→ 抜粋:
■ ■ ■ ■ ■ ■ ■
認知症の進行を遅らせたり緩和が期待できる
それぞれの入居者の能力に応じて、料理や掃除といった役割を担いながら暮らしていくことがグループホームの特徴となります。自分の役割を持ち続けることができることは、認知症の進行を遅らせたり、緩和させることにもつながります。
少人数で家庭的な雰囲気の中で生活できる
共同生活をする人数が1ユニット5~9名で、現在では新しく開設する際には1つのグループホームで2ユニットまでと規定されています。小規模な施設とすることで、認知症症状の進行を遅らせるなどの目的にむけた変化の少ない環境を保つようにされています。
住み慣れた地域に住み続けられる
立地も住宅地に近い場所にあることが多く、住み慣れた地域で近隣住民と交流しながら暮らせるという特徴があります。
市区町村で人員体制や設備基準が定められている
グループホームは地域密着型サービスであることから、市区町村から事業者の指定を受けなければ開設することができず、基準の人員や設備が定められているので、安心して利用することができます。
プライバシーが保てる
基本的にグループホームの居室は個室なので、認知症をもつ方にとって重要な“愛着のあるもの”に囲まれて安心できるプライベート空間を確保できます。
デメリット
規模が小さい
小規模とすることで、認知症症状の進行を遅らせるなどの目的にむけた施設である事はメリットである半面、デメリットにもなります。例えば入居者同士の相性が悪くても少人数のため調整が難しかったり、規模が小さいためスタッフも少なく、個別対応が難しいといったケースもありあます。
生活の自由度
有料老人ホームは身体状況にもよりますが、比較的自由度の高い生活を送ることができますが、グループホームの入居者は認知症の方なので、歩行がしっかりしていても道に迷う恐れがあることから、基本的に1人での外出はできなくなっています。
退去が必要となる場合がある
介護認定を受けながらも、ある程度の自立した日常生活を送れることが必要なため、医療・看護師の配置が義務付けられておらず、多くの施設では医療ケアへの対応力に限界があります。そのため、認知症の進行や健康状態の悪化により長期間の入院が必要・医療行為が必要・重度ケアが必要、などの状況になってくると、退居しなくてはならない場合があります。
■ ■ ■ ■ ■ ■ ■
→ 抽出された情報:
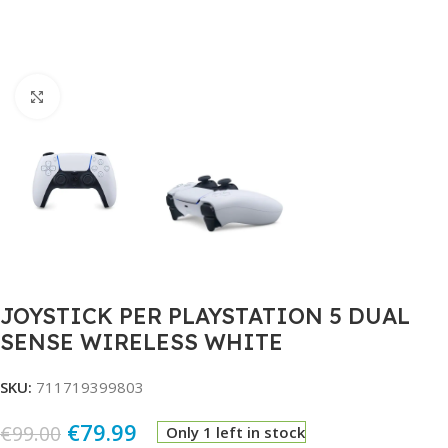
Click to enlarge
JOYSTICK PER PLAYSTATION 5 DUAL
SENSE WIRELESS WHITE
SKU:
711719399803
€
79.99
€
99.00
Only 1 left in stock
■ ■ ■ ■ ■ ■ ■
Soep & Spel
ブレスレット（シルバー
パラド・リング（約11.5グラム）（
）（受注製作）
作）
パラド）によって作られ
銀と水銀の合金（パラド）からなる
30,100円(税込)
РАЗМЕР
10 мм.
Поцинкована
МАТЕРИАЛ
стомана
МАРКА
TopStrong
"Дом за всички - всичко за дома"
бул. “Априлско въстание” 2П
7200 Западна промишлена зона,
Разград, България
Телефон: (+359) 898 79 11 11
■ ■ ■ ■ ■ ■ ■
→ 資料に関する設問:
(1) グループホームについての抜粋をもとに、次の問いに答えよ。
(a) 共同生活をする人数は1ユニット何名か。
(b) グループホームの居室は基本的にどのような部屋か。
(c) グループホームを開設するには、市区町村から何を受ける必要があるか。
(2) グループホームについての抜粋から、「認知症の進行を遅らせたり緩和が期待できる」という語句のある箇所で始まり「といったケースもありあます。」の後で終わる部分を、一字も変えずに出力せよ。
(3) グループホームについての抜粋を、最後の文の後から引き継いで書き進めよ。

→ 課題の解答:
(1)
(a) 5~9名
(b) 個室
(c) 事業者の指定

(2)
認知症の進行を遅らせたり緩和が期待できる
それぞれの入居者の能力に応じて、料理や掃除といった役割を担いながら暮らしていくことがグループホームの特徴となります。自分の役割を持ち続けることができることは、認知症の進行を遅らせたり、緩和させることにもつながります。
少人数で家庭的な雰囲気の中で生活できる
共同生活をする人数が1ユニット5~9名で、現在では新しく開設する際には1つのグループホームで2ユニットまでと規定されています。小規模な施設とすることで、認知症症状の進行を遅らせるなどの目的にむけた変化の少ない環境を保つようにされています。
住み慣れた地域に住み続けられる
立地も住宅地に近い場所にあることが多く、住み慣れた地域で近隣住民と交流しながら暮らせるという特徴があります。
市区町村で人員体制や設備基準が定められている
グループホームは地域密着型サービスであることから、市区町村から事業者の指定を受けなければ開設することができず、基準の人員や設備が定められているので、安心して利用することができます。
プライバシーが保てる
基本的にグループホームの居室は個室なので、認知症をもつ方にとって重要な“愛着のあるもの”に囲まれて安心できるプライベート空間を確保できます。
デメリット
規模が小さい
小規模とすることで、認知症症状の進行を遅らせるなどの目的にむけた施設である事はメリットである半面、デメリットにもなります。例えば入居者同士の相性が悪くても少人数のため調整が難しかったり、規模が小さいためスタッフも少なく、個別対応が難しいといったケースもありあます。

(3)
ただし、近年では、グループホームの入居者も高齢化が進んでいます。高齢化に伴い、グループホームでも「医療体制」や「看取りサービス」の需要が高まってきています。特に「看取り」については対応が可能となる施設が増えてきています。
入居難易度が高めである
グループホームは小規模のため満室の施設が多く、すぐに入居出来ず、待機期間も長い場合があります。また施設と同じ地域に住民票がないと入居できません。
入居条件や費用などの疑問を解説
入居条件
医師から「認知症」の診断を受けていること
要支援2または要介護1以上の認定を受けている65歳以上で、医師による認知症の診断証明書が必要となります。
入居希望施設の地域に住民票があること
グループホームは、住み慣れた地域で生活することを目的とした「地域密着型サービス」の施設なので、施設と同じ地域に住民票があることが原則となります。
費用の相場
グループホームは介護保険制度上の施設ですが、具体的な規定はなく施設によって金額の差が大きいです。入居で必要な費用は、入居時にかかる「初期費用」と、入居後に毎月かかる「月額費」の大きく分けて2つです。さらに「月額費」は「日常生活費・介護保険サービス・サービス加算」の3つに分けられます。施設により異なりますが、おおよその相場は初期費用が10~20万程度(全くかからないところから100万円程のところもあります)、月額費用は15~30万円程度です。
生活保護でも入居が可能な施設もある
生活保護を受けている方でも入居は可能です。ただし「生活保護法による指定を受けているグループホーム」であることが条件となります。更に、指定を受けている施設でも一部の居室だけ対応している施設と施設全体が対応している場合があるため、入居難易度はかなり高めにはなるかもしれません。在宅サービスを利用している方はケアマネジャーに、それ以外の方は生活保護受給担当のケースワーカーに、グループホームへの入居を希望していることを相談してみましょう。
グループホームの選び方
施設選びのポイント
グループホームは施設によりサービス面、費用面でもかなり差がある事が解りました。グループホームを選ぶ際は、以下の点について施設間の比較検討を行い、希望や予算に合う施設を選択しましょう。以下ポイントの一例です。
入居費用
グループホームの費用相場はかなり幅が広いので、無理のない資金計画のもと、長期にわたって継続して入居できる施設を選びましょう。
介護体制
グループホームは小規模施設なので、他の老人ホームや介護施設に比べ、スタッフ数が少ない傾向があります。認知症が進行している方はより細やかなフォローが必要になりますが、スタッフが十分にそろっていなければそうもいきません。スタッフの数に問題がないか確かめましょう。
医療体制
持病を持っている場合、必要な医療サービスを将来的にわたって受け続けることができる施設を選ぶ必要があります。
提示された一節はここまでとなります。